** Your assignment **
Please reproduce, exactly as given, the lines running from the start of the data to the line containing "Holmes JA, Street-Perrott FA, Ivanovich", inclusive, and omit the pictures.

[Opening Data in this exercise section]

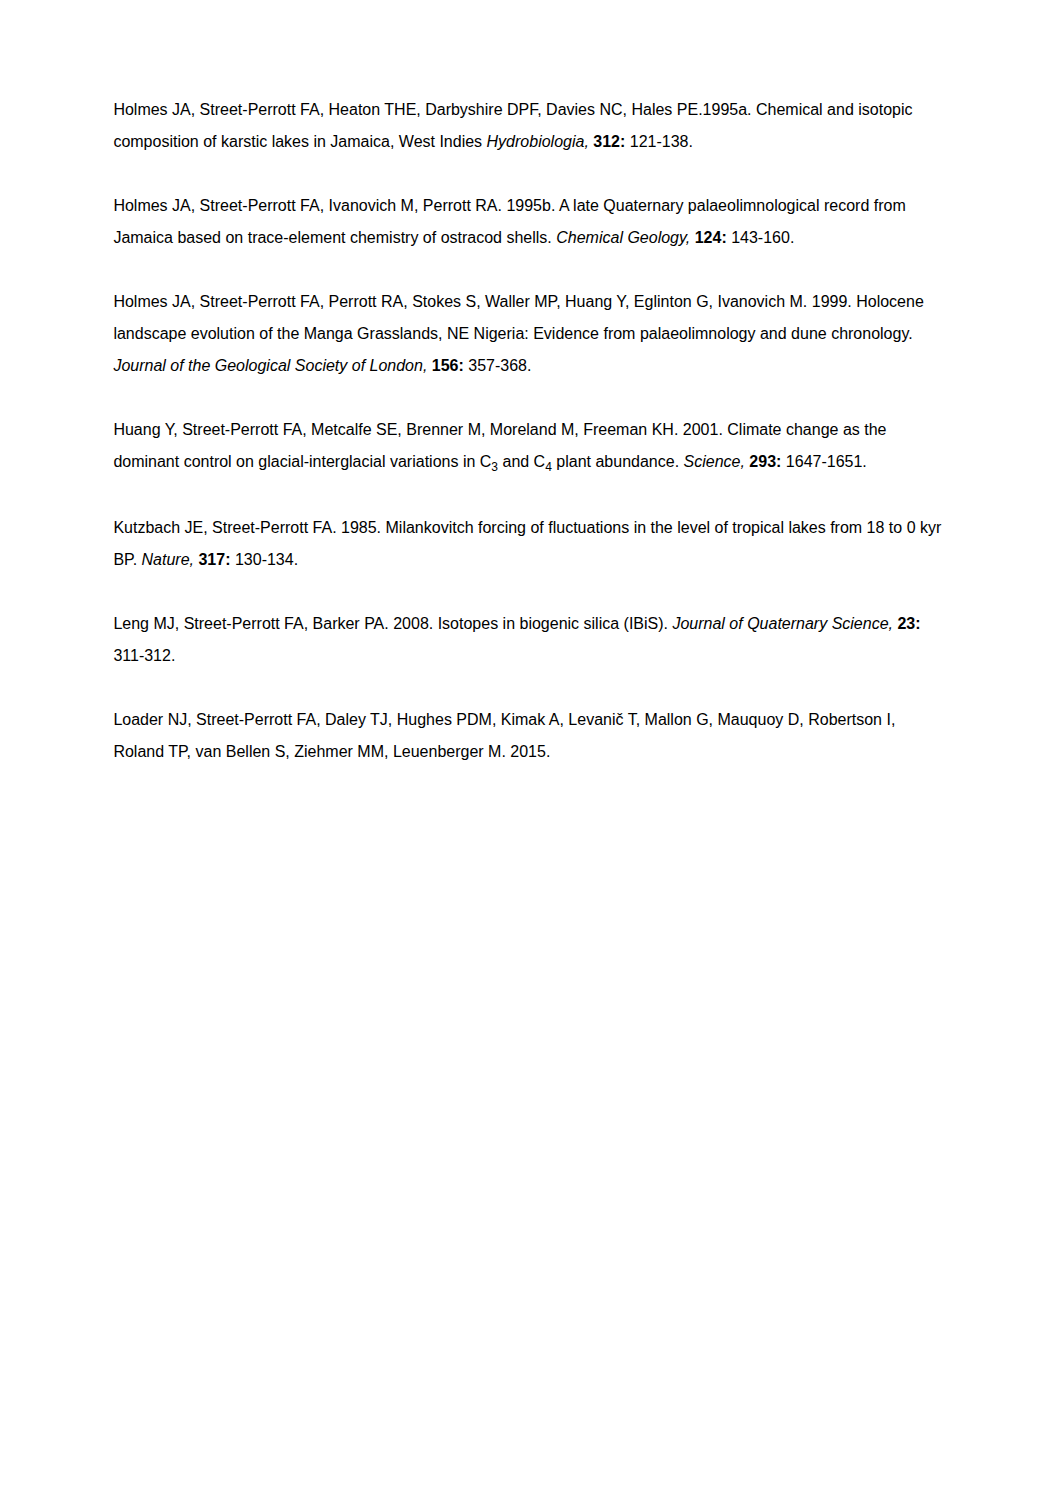Holmes JA, Street-Perrott FA, Heaton THE, Darbyshire DPF, Davies NC, Hales PE.1995a. Chemical and isotopic composition of karstic lakes in Jamaica, West Indies Hydrobiologia, 312: 121-138.
Holmes JA, Street-Perrott FA, Ivanovich M, Perrott RA. 1995b. A late Quaternary palaeolimnological record from Jamaica based on trace-element chemistry of ostracod shells. Chemical Geology, 124: 143-160.
Holmes JA, Street-Perrott FA, Perrott RA, Stokes S, Waller MP, Huang Y, Eglinton G, Ivanovich M. 1999. Holocene landscape evolution of the Manga Grasslands, NE Nigeria: Evidence from palaeolimnology and dune chronology. Journal of the Geological Society of London, 156: 357-368.
Huang Y, Street-Perrott FA, Metcalfe SE, Brenner M, Moreland M, Freeman KH. 2001. Climate change as the dominant control on glacial-interglacial variations in C3 and C4 plant abundance. Science, 293: 1647-1651.
Kutzbach JE, Street-Perrott FA. 1985. Milankovitch forcing of fluctuations in the level of tropical lakes from 18 to 0 kyr BP. Nature, 317: 130-134.
Leng MJ, Street-Perrott FA, Barker PA. 2008. Isotopes in biogenic silica (IBiS). Journal of Quaternary Science, 23: 311-312.
Loader NJ, Street-Perrott FA, Daley TJ, Hughes PDM, Kimak A, Levanič T, Mallon G, Mauquoy D, Robertson I, Roland TP, van Bellen S, Ziehmer MM, Leuenberger M. 2015.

[Closing Data in this exercise section]

** Expected output **
Holmes JA, Street-Perrott FA, Heaton THE, Darbyshire DPF, Davies NC, Hales PE.1995a. Chemical and isotopic composition of karstic lakes in Jamaica, West Indies Hydrobiologia, 312: 121-138.
Holmes JA, Street-Perrott FA, Ivanovich M, Perrott RA. 1995b. A late Quaternary palaeolimnological record from Jamaica based on trace-element chemistry of ostracod shells. Chemical Geology, 124: 143-160.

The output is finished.